▶ Tujuan Tugas 1
Dapatkah Anda menyalin kata demi kata bagian ulasan entri Gunungkidul yang dimulai dengan "Egrang, permainan anak-anak" dan berlanjut sampai "masa pendudukan Jepang."?
▶ Tujuan Tugas 2
Bagaimana ringkasan ulasan entri Gunungkidul dalam dua kalimat?
▶ Tujuan Tugas 3
Lanjutkan ulasan entri Gunungkidul mulai dari titik terakhirnya.

▶ Teks Ditampilkan
Egrang, permainan anak-anak yang di buat dari bambu yang di beri pijakan pun di
sajikan. Bahkan kita di jelaskan arti dari kiasan EMAS PUTIH yang berarti air
sebagai sumber kehidupan. Dan peribahasa Empuk Eyup Keplok Gerong juga di
masukan.
F. “Gandane
kang kembang gadung, lawan sekar-sekar menur. Kang esmu arum winor lan
oyot-oyotan, kadi kusuma kang mangambar-ambar. Wor kkusing dupa kang kumelun
kadi kusuma memba bathara”
Nama
Pondok Pesantren Fajrus Sa”adah yang berada di Bansari, Kepek, Wonosari masuk
pada entri ini. Bersama istilah dan info tentang Festival (FKG), Forum
Wartawan, dan Fuku Tyookan yang merupakan Komandan Pasukan setingkat Bupati di
Gunungkidul pada masa pendudukan Jepang.
G. “Bagni
pawaka siking geni guna kaya, trining rana kaya lena. Huta huti jatha hagni
nala huta waka. Wujika tiga wuninga, keksi mulat mangkanira”
Gatheng,
permainan tradisional. Gamelan, alat musik. Gathot, Gaplek, Gathul, Gedhek,
Gejog Lesung dan banyak G yang di munculkan. Bahkan Galaksi Kinanthi, sebuah
novel karya Tasaro GK, yang berkisah tentang gadis dari kaki Gunungkidul yang
hidupnya sengsara namun akhirnya menemukan kehidupannya yang luar biasa-pun tak
luput dari kupasan pada halaman G ini.
Yang tak
kalah menarik ilustrasi pada kata GENTHONG, menjabarkan bagaimana genthong di
jadikan alat pembuat air bersih yang siap konsumsi.
H. “Hajrah
ingkang puspita rum, kasiliring samirana mrik. Sekar gadhung kongas gandanya,
maweh raras renaning driya”
Selain
nama-nama Pondok Pesantren di Gunungkidul dengan nama “AL-H…”, nama-nama Hotel
dan Hutan di sajikan di sini. Hindu juga tersaji.
I. “Dene
utamaning nata, berbudi bawa leksana. Lire ber budu mangkana, Lila legawa ing
driya. Hanggung denya paring dana, hanggeganjar saben dina. Lire kang bawa
laksana, hanetepi pangandika”

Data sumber
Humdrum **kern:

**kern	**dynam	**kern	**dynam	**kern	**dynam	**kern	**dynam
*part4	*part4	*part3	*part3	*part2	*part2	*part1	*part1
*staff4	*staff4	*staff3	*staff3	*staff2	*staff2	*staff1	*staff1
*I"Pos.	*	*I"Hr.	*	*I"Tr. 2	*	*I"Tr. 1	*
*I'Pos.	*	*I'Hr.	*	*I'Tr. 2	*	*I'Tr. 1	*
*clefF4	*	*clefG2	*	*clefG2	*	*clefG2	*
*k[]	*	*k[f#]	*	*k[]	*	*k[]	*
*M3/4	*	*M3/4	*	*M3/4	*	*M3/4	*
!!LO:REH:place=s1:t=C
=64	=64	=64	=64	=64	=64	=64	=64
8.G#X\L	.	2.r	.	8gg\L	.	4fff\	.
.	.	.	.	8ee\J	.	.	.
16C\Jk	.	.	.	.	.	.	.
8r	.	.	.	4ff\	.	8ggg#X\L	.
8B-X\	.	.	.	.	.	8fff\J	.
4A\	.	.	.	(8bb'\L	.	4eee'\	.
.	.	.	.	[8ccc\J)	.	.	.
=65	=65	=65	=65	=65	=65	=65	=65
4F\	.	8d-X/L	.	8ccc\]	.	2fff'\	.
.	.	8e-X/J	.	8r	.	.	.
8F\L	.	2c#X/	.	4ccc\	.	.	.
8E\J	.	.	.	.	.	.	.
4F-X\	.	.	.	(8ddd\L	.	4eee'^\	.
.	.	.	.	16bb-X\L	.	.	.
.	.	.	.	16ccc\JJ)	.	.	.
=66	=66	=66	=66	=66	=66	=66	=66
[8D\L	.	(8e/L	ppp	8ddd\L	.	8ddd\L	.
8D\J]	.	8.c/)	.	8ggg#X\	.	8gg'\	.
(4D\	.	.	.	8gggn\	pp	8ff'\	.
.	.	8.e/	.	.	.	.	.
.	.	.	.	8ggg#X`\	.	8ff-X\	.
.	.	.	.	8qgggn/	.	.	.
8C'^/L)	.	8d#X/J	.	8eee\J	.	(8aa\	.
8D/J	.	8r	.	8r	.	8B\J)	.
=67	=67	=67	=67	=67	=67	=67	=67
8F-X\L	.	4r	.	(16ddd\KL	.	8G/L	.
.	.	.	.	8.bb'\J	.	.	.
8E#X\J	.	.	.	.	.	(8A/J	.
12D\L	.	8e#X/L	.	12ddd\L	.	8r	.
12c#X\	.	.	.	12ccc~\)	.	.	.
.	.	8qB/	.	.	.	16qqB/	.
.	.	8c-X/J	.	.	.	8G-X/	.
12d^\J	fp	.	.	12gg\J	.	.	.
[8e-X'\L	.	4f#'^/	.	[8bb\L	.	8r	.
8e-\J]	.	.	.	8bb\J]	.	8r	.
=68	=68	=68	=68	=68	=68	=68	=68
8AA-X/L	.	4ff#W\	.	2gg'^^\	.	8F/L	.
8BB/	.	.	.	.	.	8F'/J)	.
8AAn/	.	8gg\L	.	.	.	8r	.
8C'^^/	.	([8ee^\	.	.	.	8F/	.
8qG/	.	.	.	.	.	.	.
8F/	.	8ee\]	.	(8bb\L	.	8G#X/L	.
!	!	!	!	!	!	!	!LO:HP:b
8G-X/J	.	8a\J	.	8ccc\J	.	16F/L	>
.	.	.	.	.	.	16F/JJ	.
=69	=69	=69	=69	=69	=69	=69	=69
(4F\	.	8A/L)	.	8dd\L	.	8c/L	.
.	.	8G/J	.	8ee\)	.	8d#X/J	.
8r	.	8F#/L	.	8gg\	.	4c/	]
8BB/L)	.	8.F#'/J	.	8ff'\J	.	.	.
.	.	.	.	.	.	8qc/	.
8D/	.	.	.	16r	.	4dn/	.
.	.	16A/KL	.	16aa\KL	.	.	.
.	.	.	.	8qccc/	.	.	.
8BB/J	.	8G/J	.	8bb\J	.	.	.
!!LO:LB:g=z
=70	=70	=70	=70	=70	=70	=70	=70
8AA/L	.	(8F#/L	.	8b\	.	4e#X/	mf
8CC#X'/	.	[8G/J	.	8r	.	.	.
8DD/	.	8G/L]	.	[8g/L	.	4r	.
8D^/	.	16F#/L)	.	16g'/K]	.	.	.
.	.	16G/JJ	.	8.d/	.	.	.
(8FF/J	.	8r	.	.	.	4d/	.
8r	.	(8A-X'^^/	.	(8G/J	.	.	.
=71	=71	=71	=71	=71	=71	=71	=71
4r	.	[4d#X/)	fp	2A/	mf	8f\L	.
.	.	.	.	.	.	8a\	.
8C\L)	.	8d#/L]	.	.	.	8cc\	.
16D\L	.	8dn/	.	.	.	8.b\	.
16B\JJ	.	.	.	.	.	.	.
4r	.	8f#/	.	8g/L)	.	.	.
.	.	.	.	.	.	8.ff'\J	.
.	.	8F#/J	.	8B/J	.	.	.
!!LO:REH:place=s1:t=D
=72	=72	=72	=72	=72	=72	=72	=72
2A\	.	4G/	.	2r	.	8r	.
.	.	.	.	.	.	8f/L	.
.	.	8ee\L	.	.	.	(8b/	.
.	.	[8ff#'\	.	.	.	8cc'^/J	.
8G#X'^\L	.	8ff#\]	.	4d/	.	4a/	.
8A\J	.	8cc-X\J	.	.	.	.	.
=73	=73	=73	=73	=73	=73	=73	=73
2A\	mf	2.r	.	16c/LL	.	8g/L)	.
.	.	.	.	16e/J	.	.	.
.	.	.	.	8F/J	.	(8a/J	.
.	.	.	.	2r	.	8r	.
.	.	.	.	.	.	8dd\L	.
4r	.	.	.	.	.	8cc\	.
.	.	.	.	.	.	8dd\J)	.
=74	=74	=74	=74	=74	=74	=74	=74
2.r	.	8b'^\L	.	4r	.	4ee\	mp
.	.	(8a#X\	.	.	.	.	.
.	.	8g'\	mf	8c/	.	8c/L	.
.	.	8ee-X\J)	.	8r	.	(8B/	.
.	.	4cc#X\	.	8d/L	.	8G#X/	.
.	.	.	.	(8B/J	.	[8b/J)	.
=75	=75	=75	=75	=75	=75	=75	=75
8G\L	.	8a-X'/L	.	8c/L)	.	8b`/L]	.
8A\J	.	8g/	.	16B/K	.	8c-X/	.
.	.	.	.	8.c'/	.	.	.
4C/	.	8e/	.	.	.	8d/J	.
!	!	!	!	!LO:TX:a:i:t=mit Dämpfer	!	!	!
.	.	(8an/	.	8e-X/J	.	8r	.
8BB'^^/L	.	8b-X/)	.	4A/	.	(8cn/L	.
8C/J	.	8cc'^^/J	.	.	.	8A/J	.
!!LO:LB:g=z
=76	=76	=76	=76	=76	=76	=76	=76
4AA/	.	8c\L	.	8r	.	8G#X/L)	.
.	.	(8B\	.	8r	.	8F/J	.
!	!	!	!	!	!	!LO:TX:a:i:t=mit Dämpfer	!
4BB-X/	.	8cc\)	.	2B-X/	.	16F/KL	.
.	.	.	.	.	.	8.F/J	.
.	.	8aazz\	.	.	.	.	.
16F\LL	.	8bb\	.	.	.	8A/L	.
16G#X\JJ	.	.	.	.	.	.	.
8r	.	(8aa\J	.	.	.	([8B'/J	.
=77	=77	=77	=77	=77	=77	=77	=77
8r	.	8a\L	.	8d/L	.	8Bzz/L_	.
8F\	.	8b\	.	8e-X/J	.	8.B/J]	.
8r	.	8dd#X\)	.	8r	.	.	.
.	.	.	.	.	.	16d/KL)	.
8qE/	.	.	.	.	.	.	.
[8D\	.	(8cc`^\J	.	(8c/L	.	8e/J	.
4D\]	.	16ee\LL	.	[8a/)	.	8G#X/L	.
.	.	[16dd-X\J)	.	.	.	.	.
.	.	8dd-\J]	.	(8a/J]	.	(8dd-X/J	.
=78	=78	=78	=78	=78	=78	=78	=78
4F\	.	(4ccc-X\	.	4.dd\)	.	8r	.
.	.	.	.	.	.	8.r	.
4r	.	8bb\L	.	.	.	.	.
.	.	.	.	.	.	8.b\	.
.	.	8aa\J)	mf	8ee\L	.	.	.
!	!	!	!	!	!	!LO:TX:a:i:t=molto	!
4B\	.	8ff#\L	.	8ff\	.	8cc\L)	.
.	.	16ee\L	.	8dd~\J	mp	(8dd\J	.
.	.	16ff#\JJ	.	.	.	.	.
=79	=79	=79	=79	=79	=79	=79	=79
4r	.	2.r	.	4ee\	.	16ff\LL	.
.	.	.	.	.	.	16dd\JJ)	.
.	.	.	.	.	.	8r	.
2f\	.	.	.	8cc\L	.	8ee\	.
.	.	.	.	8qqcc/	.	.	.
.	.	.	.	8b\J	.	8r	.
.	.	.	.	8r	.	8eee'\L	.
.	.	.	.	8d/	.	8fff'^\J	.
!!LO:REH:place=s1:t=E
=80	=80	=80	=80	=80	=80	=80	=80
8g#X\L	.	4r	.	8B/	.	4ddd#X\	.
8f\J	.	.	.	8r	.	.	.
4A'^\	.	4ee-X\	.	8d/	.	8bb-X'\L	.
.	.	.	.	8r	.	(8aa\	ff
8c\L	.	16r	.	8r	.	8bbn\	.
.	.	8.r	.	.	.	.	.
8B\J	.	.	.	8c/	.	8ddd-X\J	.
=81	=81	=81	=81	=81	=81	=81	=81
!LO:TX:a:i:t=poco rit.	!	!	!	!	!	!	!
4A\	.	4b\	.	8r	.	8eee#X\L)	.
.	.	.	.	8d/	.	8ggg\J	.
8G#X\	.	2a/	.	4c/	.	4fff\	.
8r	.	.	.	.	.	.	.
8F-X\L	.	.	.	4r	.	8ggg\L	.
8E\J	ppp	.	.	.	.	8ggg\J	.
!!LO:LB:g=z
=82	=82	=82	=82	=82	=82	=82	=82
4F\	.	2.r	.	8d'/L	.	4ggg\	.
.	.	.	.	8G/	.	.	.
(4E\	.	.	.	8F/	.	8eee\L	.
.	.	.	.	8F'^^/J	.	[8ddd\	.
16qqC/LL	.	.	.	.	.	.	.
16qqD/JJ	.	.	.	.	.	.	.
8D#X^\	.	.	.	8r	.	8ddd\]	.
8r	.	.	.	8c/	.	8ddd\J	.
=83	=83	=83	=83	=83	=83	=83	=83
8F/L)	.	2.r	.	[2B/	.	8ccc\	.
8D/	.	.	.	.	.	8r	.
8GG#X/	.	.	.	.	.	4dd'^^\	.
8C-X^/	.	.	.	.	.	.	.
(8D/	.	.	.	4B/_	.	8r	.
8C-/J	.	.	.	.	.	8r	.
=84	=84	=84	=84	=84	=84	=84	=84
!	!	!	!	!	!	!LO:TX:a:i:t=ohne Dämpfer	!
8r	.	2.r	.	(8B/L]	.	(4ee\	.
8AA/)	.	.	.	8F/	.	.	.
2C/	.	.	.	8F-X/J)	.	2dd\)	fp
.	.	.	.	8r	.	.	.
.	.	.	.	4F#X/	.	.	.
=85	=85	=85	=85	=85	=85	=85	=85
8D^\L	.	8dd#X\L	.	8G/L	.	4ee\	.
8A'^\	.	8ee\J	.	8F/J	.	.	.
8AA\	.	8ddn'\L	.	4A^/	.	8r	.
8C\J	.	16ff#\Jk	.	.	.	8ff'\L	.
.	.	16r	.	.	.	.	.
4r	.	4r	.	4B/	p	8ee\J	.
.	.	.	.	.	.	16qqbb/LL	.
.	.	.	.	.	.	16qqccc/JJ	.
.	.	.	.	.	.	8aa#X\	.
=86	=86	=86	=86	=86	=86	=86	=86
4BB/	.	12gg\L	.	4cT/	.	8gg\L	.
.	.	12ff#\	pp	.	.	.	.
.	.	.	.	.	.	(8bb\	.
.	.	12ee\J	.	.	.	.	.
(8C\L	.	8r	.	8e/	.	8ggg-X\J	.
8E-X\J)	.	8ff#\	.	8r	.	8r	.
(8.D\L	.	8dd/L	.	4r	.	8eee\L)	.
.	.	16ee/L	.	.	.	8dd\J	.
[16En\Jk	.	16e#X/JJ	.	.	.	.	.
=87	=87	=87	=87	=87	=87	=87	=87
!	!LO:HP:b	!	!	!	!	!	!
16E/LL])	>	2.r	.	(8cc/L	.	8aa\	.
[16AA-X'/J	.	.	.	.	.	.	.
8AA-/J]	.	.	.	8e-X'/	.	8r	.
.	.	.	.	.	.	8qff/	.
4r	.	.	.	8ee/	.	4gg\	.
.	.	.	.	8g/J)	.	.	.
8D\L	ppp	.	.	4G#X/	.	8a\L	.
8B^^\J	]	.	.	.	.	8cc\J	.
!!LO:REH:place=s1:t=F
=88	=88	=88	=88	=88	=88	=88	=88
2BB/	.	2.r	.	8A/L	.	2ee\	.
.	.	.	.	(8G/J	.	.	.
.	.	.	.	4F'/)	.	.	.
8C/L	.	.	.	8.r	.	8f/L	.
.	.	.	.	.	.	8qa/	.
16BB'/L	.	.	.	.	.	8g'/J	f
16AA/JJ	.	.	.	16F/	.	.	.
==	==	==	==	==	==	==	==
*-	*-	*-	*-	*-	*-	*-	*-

▶ Hasil Jawaban 1
Egrang, permainan anak-anak yang di buat dari bambu yang di beri pijakan pun di
sajikan. Bahkan kita di jelaskan arti dari kiasan EMAS PUTIH yang berarti air
sebagai sumber kehidupan. Dan peribahasa Empuk Eyup Keplok Gerong juga di
masukan.
F. “Gandane
kang kembang gadung, lawan sekar-sekar menur. Kang esmu arum winor lan
oyot-oyotan, kadi kusuma kang mangambar-ambar. Wor kkusing dupa kang kumelun
kadi kusuma memba bathara”
Nama
Pondok Pesantren Fajrus Sa”adah yang berada di Bansari, Kepek, Wonosari masuk
pada entri ini. Bersama istilah dan info tentang Festival (FKG), Forum
Wartawan, dan Fuku Tyookan yang merupakan Komandan Pasukan setingkat Bupati di
Gunungkidul pada masa pendudukan Jepang.

▶ Hasil Jawaban 2
Ulasan ini menyebut sejumlah entri, seperti egrang, kiasan emas putih yang berarti air sebagai sumber kehidupan, Pondok Pesantren Fajrus Sa"adah, dan Fuku Tyookan yang merupakan komandan pasukan setingkat bupati di Gunungkidul pada masa pendudukan Jepang. Halaman G memuat gatheng, gamelan, novel Galaksi Kinanthi, dan ilustrasi genthong sebagai alat pembuat air bersih, sedangkan halaman H menyajikan nama-nama pondok pesantren, hotel, dan hutan serta Hindu.

▶ Hasil Jawaban 3
Halaman
yang mengupas berbagai nama dengan awalan I ini berlatar belakang lukisan
dekoratif karya pelukis ternama Intan S. Bono. Sekaligus mengisi biografi
pendek tentang Intan S. Bono. Sebagaimana banyak orang ketahui, pelukis dengan
keterbatasan fisik ini telah menorehkan karya-karya hebatnya di kancah nasional
maupun Internasional.
Berbagai
oraganisasi dan Komunitas di tampilkan juga di sini. Seperti Ikaragil, IKG, IMG
dan banyak sekali komunitas yang menggunakan nama “Ikatan”.
J. “Rikat
lampahing rata tan pantara. Prapteng sukuning arga, eram tumingale pakuwon
asrine. Dendeng saengga praja, umyung pradangga busekam wadya”
Halaman
yag di sambut dengan birunya Pantai Jogan menandai masuk pada entri J. Berbagai
tempat, hewan, benda dan kegiatan budaya berawalan nama atau sebutan J di
tampilkan. Lagi-lagi, permainan tradisional bernama JAMURAN ada di sana. Dan
Goa yang sangat terkenal bernama Jomblang pun ada. Yang menarik kita di sugguhi
perbendaharaan tentang rumah JOGLO, di sertakan ilustrasi atau gambar
kontruksinya.
K. “Rujag
uleg tambane wong lagi judheg. Sirahe mumet butuhe akeh dhuwit ra gableg. Alam
ndonya werna-werna kahanane, nyatane. Yen ra kuat imane berabe. Dha elinga,
marang Gusti Kang Kuwasa, manungsa. Ja tuman yen koe sugih bandha donya”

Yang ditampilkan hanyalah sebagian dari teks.